September 25, 2023
Business Companies

EPM Hidroituango Bid-Completion Analysis Favors Most-Expensive Option, Raises Suspicions

Medellin-based electric power giant EPM on September 10 publicly revealed its internal analysis of several competing bids aiming for completion of the US$5 billion, 2.4-gigawatt Hidroituango hydroelectric project here in Antioquia.

Ironically, EPM eliminated two bidders — Todini Costruzioni Generali S.P.A. and China Gezhouba Group Company Limited — who demonstrated greater relevant experience and also offered lower prices than a competing bid from China-based Yellow River Co. Ltd. (Colombia branch), and its Colombia-based partner Schrader Camargo S.A.S.

Those two companies – Yellow River and Schrader Camargo — together form a bidding consortium abbreviated as “Consorcio CyS.”

Given EPM’s elimination of competing bidders, this leaves Consorcio CyS alone in the driver’s seat for eventual awarding of a bid carrying CyS’s quoted price-tag of COP$1.1 trillion (US$276 million) — higher than the COP$932 billion (US$234 million) bid from China Gezhouba or the COP$917 billion (US$230 million) bid from Todini.

Two of Hidroituango’s previous, original construction contractors – Coninsa Ramon H. and Constructora Conconcreto S.A. – decided to pass on bidding for this latest round, according to the EPM report.

Both of those Colombian companies (Coninsa and Conconcreto) – among the nation’s most-experienced construction contractors — earlier were victims of demagogic attacks from Medellin’s corruption-scandal-plagued Mayor Daniel Quintero.

Quintero – not an engineer, nor knowledgeable of hydroelectric dam projects — had publicly blamed those companies for a 2018 diversion-tunnel collapse at Hidroituango, which in fact wasn’t their fault, according to an exhaustive engineering study by Pöyry Consultants.

Suspicions arise that Mayor Quintero has been pressuring EPM — 100% owned by the city of Medellin — to steer new Hidroituango contracts to bidders that might repay the favor for Quintero’s future political ambitions.

In line with that suspicion, EPM has curiously amended the bidding contract specifications in what could appear as favoritism to CyS — and disfavor to competitors.

Meanwhile, EPM announced two weeks ago that it has recovered a previously-undisclosed total of US$983.8 million in insurance payments for damages and delays caused by that tunnel collapse at Hidroituango five years ago.

Thanks to that payment, and with required funding in place, EPM now expects all eight Hidroituango power turbines to be in operation by mid-2027, enabling 2.4-gigawatts of electric output.

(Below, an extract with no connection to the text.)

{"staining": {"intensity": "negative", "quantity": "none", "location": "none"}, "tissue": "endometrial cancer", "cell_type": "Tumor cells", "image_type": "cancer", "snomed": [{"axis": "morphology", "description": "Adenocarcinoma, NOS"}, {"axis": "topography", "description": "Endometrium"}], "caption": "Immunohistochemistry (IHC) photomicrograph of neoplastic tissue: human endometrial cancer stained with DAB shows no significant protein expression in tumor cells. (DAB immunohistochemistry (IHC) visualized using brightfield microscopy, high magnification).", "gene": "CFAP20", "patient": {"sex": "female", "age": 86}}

The first two power turbine units (totalling 600-megawatts) went into service last year, while the next two are due for start-up later this year, which will enable a total of 1.2-gigawatts of power output.

To reach the full 2.4-gigawatts capacity, construction works for power turbines numbered five, six, seven and eight remain to be completed, under the new, pending contract.

EPM claims it rejected the bid by competitor China Gezhouba Group for “not complying with the participation requirement” for “seriousness of the offer” including “guarantee of performance of the contract.”

China Gezhouba Group also supposedly “does not meet the minimum score required in the request for offer (70 points) on average for the years 2021 and 2022, in accordance with the provisions of financial requirement of the particular conditions,” according to EPM.

As for the competing bid from Todini Costruzioni Generali, “although [Todini] presented a bank guarantee issued by a foreign bank, it does not comply with the provisions of section 5.6.2. — conditions of guarantees issued by banking entities — which indicates, ‘when guarantees are issued by a foreign bank, they must be confirmed by a banking establishment in Colombia,’” according to EPM.

However, “EPM, after making direct inquiries to the World Bank, confirmed the ‘coincidence of the third party [that is, the foreign bank] being reported in the World Bank [problematic] list considered as grounds for eliminating the proposal,” according to EPM.